Unit 1: Functions
Math II
What you should already know?
- graphing coordinate points
- solving basic linear equations
- x and y intercepts (finding and graphing)
- number sets (real numbers, integers, natural numbers, etc.)
- graphing linear equations
- absolute value
- solving and graphing linear inequalities
- definition of a "constant"
F-IF. 2
Learning Targets:
- I can use function notation to describe a function relation.
- I can evaluate functions for inputs from their domains.

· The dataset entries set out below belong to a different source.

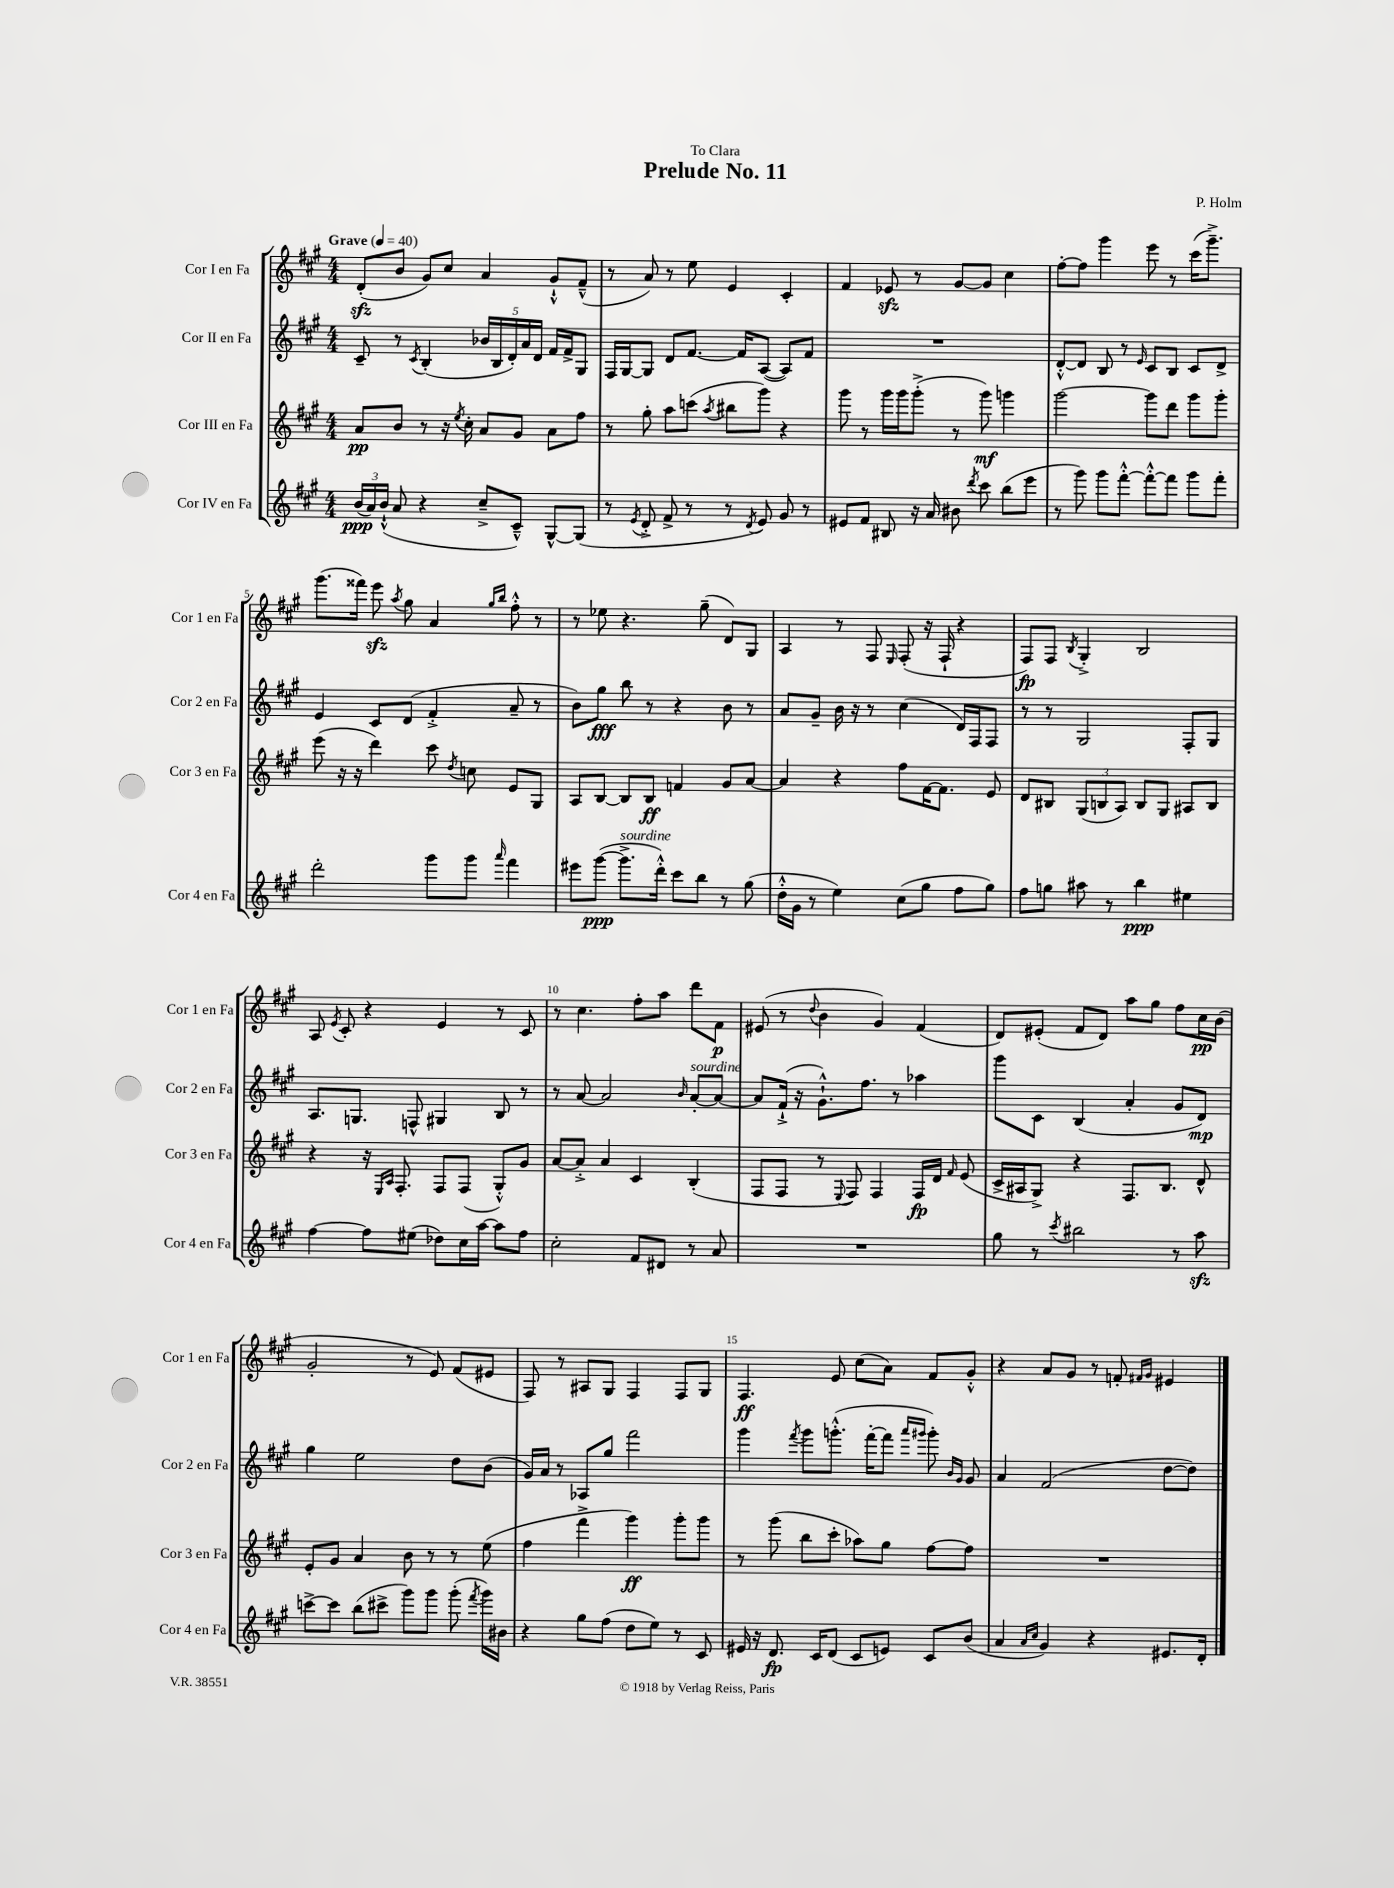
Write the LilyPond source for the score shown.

\header { title = "Prelude No. 11" composer = "P. Holm" dedication = "To Clara" }
<<
\new StaffGroup <<
\new Staff = "s0" \with { instrumentName = "Cor I en Fa" shortInstrumentName = "Cor 1 en Fa" } {
    \clef treble \key a \major \numericTimeSignature \time 4/4 \tempo "Grave" 4 = 40
    \autoBeamOff d'8[-.\sfz( b'8] gis'8[) cis''8] a'4 gis'8[-!-^ fis'8]---^( |
    r8 a'8) r8 e''8 e'4 cis'4-. |
    fis'4 ees'8\sfz r8 gis'8[~ gis'8] cis''4 |
    fis''8[~-. fis''8] gis'''4 e'''8 r8 cis'''16[( gis'''8.]--->) |
    gis'''8.[( fisis'''16]) e'''8\sfz \acciaccatura { a''8 } gis''8 a'4 \grace { gis''16[ b''16] } fis''8-.-^ r8 |
    r8 ees''8 r4. gis''8--( d'8[) gis8] |
    a4 r8 fis8 \grace { e16 } fis8-.( r16 fis16-! r4 |
    fis8[\fp) fis8] \acciaccatura { b8 } gis4-.-> b2 |
    a8 \acciaccatura { e'8 } cis'8-. r4 e'4 r8 cis'8 |
    r8 cis''4. fis''8[-. a''8] d'''8[ fis'8]\p |
    eis'8( r8 \appoggiatura { d''8 } b'4 gis'4) fis'4( |
    d'8[) eis'8]-.( fis'8[ d'8]) a''8[ gis''8] fis''8[ cis''16\pp b'16]( |
    gis'2-. r8 e'8) fis'8[( eis'8] |
    fis8) r8 ais8[ gis8] fis4 fis8[ gis8] |
    fis4.\ff e'8 cis''8[( a'8]) fis'8[ gis'8]-.-^ |
    r4 a'8[ gis'8] r8 f'8-. \grace { fis'16[ gis'16] } eis'4 \bar "|." |
}
\new Staff = "s1" \with { instrumentName = "Cor II en Fa" shortInstrumentName = "Cor 2 en Fa" } {
    \clef treble \key a \major \numericTimeSignature \time 4/4
    \autoBeamOff cis'8-- r8 \acciaccatura { cis'8 } b4-.( \tuplet 5/4 { bes'16[ b16 d'16-.) a'16 d'16] } fis'16[ fis'16-> gis8] |
    fis16[ gis16~ gis8] d'8[ fis'8.]~ fis'16[ a8]~( a8[) fis'8] |
    R1 |
    d'8[~-.-^ d'8] b8 r8 \grace { e'16 } cis'8[ b8] cis'8[ d'8]-> |
    e'4 cis'8[ d'8]( fis'4-.-> a'8-- r8 |
    b'8[) gis''8]\fff b''8 r8 r4 b'8 r8 |
    a'8[ gis'8]-- b'16 r16 r8 cis''4( d'16[) fis16 fis8] |
    r8 r8 gis2 fis8[-. gis8] |
    a8.[ g8.] f8-^ gis4 b8 r8 |
    r8 a'8~ a'2 \grace { b'16 } a'8[~-.^\markup { \italic "sourdine" } a'8]~ |
    a'8[ fis'16]-!->( r16 gis'8.[-!-^) fis''8.] r8 aes''4 |
    gis'''8[ cis'8] b4( a'4-. gis'8[ d'8]\mp) |
    gis''4 e''2 d''8[ b'8]( |
    gis'16[) a'16] r8 aes8[ gis''8] fis'''2 |
    gis'''4 \acciaccatura { fis'''8 } gis'''8[ g'''8.]-.-^( fis'''16[~-. fis'''8] \grace { a'''16[ gis'''16] } gis'''8-.) \grace { b'16[ gis'16] } gis'8 |
    a'4 fis'2( d''8[~ d''8]) \bar "|." |
}
\new Staff = "s2" \with { instrumentName = "Cor III en Fa" shortInstrumentName = "Cor 3 en Fa" } {
    \clef treble \key a \major \numericTimeSignature \time 4/4
    \autoBeamOff a'8[\pp b'8] r8 r16 \acciaccatura { e''8 } cis''16-. a'8[ gis'8] a'8[ fis''8] |
    r8 gis''8-. a''8[ c'''8]( \acciaccatura { a''8 } bis''8[ gis'''8]) r4 |
    gis'''8 r8 gis'''16[ gis'''16 gis'''8]-.->( r8 gis'''8\mf) g'''4 |
    gis'''2~ gis'''8[ d'''8] gis'''8[ gis'''8]-. |
    e'''8( r16 r16 d'''4) cis'''8 \acciaccatura { d''8 } c''8 e'8[ gis8] |
    a8[ b8]~ b8[ b8]\ff f'4 gis'8[ a'8]~ |
    a'4 r4 fis''8[ fis'16~ fis'8.] e'8 |
    d'8[ bis8] \tuplet 3/2 { gis8[( b8 a8]) } b8[ gis8] ais8[ b8] |
    r4 r16 \grace { e16[ a16] } fis8.-. fis8[ fis8]( gis8[-.-^) gis'8] |
    a'8[~ a'8]-.-> a'4 cis'4 b4-.( |
    fis8[ fis8] r8 \appoggiatura { e8 } fis8) fis4 fis16[\fp d'16] \grace { fis'16 } e'8( |
    cis'16[-> ais16 gis8]->) r4 fis8.[ b8.] d'8-^ |
    e'8[-. gis'8] a'4 b'8 r8 r8 e''8( |
    fis''4 fis'''4-> gis'''4\ff) gis'''8[-. gis'''8] |
    r8 gis'''8( b''8[ cis'''8]-. aes''8[) gis''8] fis''8[~ fis''8] |
    R1 \bar "|." |
}
\new Staff = "s3" \with { instrumentName = "Cor IV en Fa" shortInstrumentName = "Cor 4 en Fa" } {
    \clef treble \key a \major \numericTimeSignature \time 4/4
    \autoBeamOff \tuplet 3/2 { b'16[\ppp( a'16) b'16]-!-^( } a'8 r4 cis''8[---> cis'8]---^) gis8[~-^ gis8]( |
    r8 \acciaccatura { e'8 } d'8-.-> fis'8-> r8 r8 \acciaccatura { d'8 } e'8) gis'8 r8 |
    eis'8[ fis'8] bis8 r16 a'16 bis'8 \acciaccatura { d'''8 } cis'''8 b''8[( e'''8] |
    r8 gis'''8) gis'''8[ fis'''8]~-.-^ fis'''8[~-.-^ fis'''8] gis'''8[ fis'''8]-. |
    d'''2-. gis'''8[ gis'''8] \grace { a'''16 } fis'''4 |
    eis'''8[ gis'''8]~\ppp( gis'''8.[->^\markup { \italic "sourdine" } d'''16]-.-^) cis'''8[ b''8] r8 gis''8( |
    d''16[-.-^ gis'16] r8 e''4) cis''8[( gis''8] fis''8[ gis''8]) |
    fis''8[ g''8] ais''8 r8 b''4\ppp eis''4 |
    fis''4~ fis''8[ eis''8]( des''8[) cis''16 a''16]~ a''8[ fis''8] |
    cis''2-. fis'8[ dis'8] r8 a'8 |
    R1 |
    gis''8 r8 \acciaccatura { cis'''8 } bis''2 r8 a''8\sfz |
    c'''8[~-> c'''8] b''8[( cis'''8]-> gis'''8[) gis'''8] gis'''8-.( \acciaccatura { fis'''8 } gis'''16[) bis'16] |
    r4 gis''8[ fis''8]( d''8[ e''8]) r8 cis'8 |
    eis'16 r16 d'8.\fp cis'16[ d'8]( cis'8[ e'8]) cis'8[ b'8]( |
    a'4 \grace { a'16[ cis''16] } gis'4) r4 eis'8.[ d'16]-. \bar "|." |
}
>>
>>
\layout { \context { \Score \override BarNumber.break-visibility = ##(#f #t #t) barNumberVisibility = #(every-nth-bar-number-visible 5) } }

- I can interpret statements that use function notation in terms of a context.
F-IF.4
Introduce key features of functions including: intercepts; intervals where the
function is increasing, decreasing, positive, or negative; relative maximums and
minimums; symmetries; end behavior.
Learning Targets:
- I can locate (on a graph) and solve for (algebraically) x and y intercepts.
- I can describe an interval in set notation and inequality notation.
- I can describe areas of increasing and decreasing on a graph.
- I can describe areas of positive or negative on a graph.
- I can find relative maximums and minimums on a graph.
- I can describe the symmetry of a graph.
- I can describe the end behavior of a graph.
F-IF.5
Relate the domain of a function to its graph and its practical set in a real world
problem.
Learning Targets:
- I can relate the domain of a function to its graph.
- I can relate the domain of a function to its practical set in a real world problem.
F-IF.7
Graph functions expressed symbolically and show key features of the graph, by
hand in simple cases and using technology for more complicated cases.
- b. Graph square root, cube root, and piecewise-defined functions, including step
functions and absolute value functions
Learning Targets:
- I can graph functions given an equation.
- I can show key features of graphs.
- I can graph piecewise-defined functions.
- I can graph step functions.
- I can graph absolute value functions.
F-IF.9
Compare properties of two functions each represented in a different way
(algebraically, graphically, numerically in tables, or by verbal descriptions). For
example, given a graph of one quadratic function and an algebraic expression for
another, say which has the larger maximum.
Learning Targets:
- I can compare functions given by different representations.
F-BF.3
Identify the effect on the graph of replacing f(x) by f(x) + k, k f(x), and f(x + k)
for specific values of k (both positive and negative); find the value of k given the
graphs.
Learning Targets:
- I can describe the transformations possible using a constant.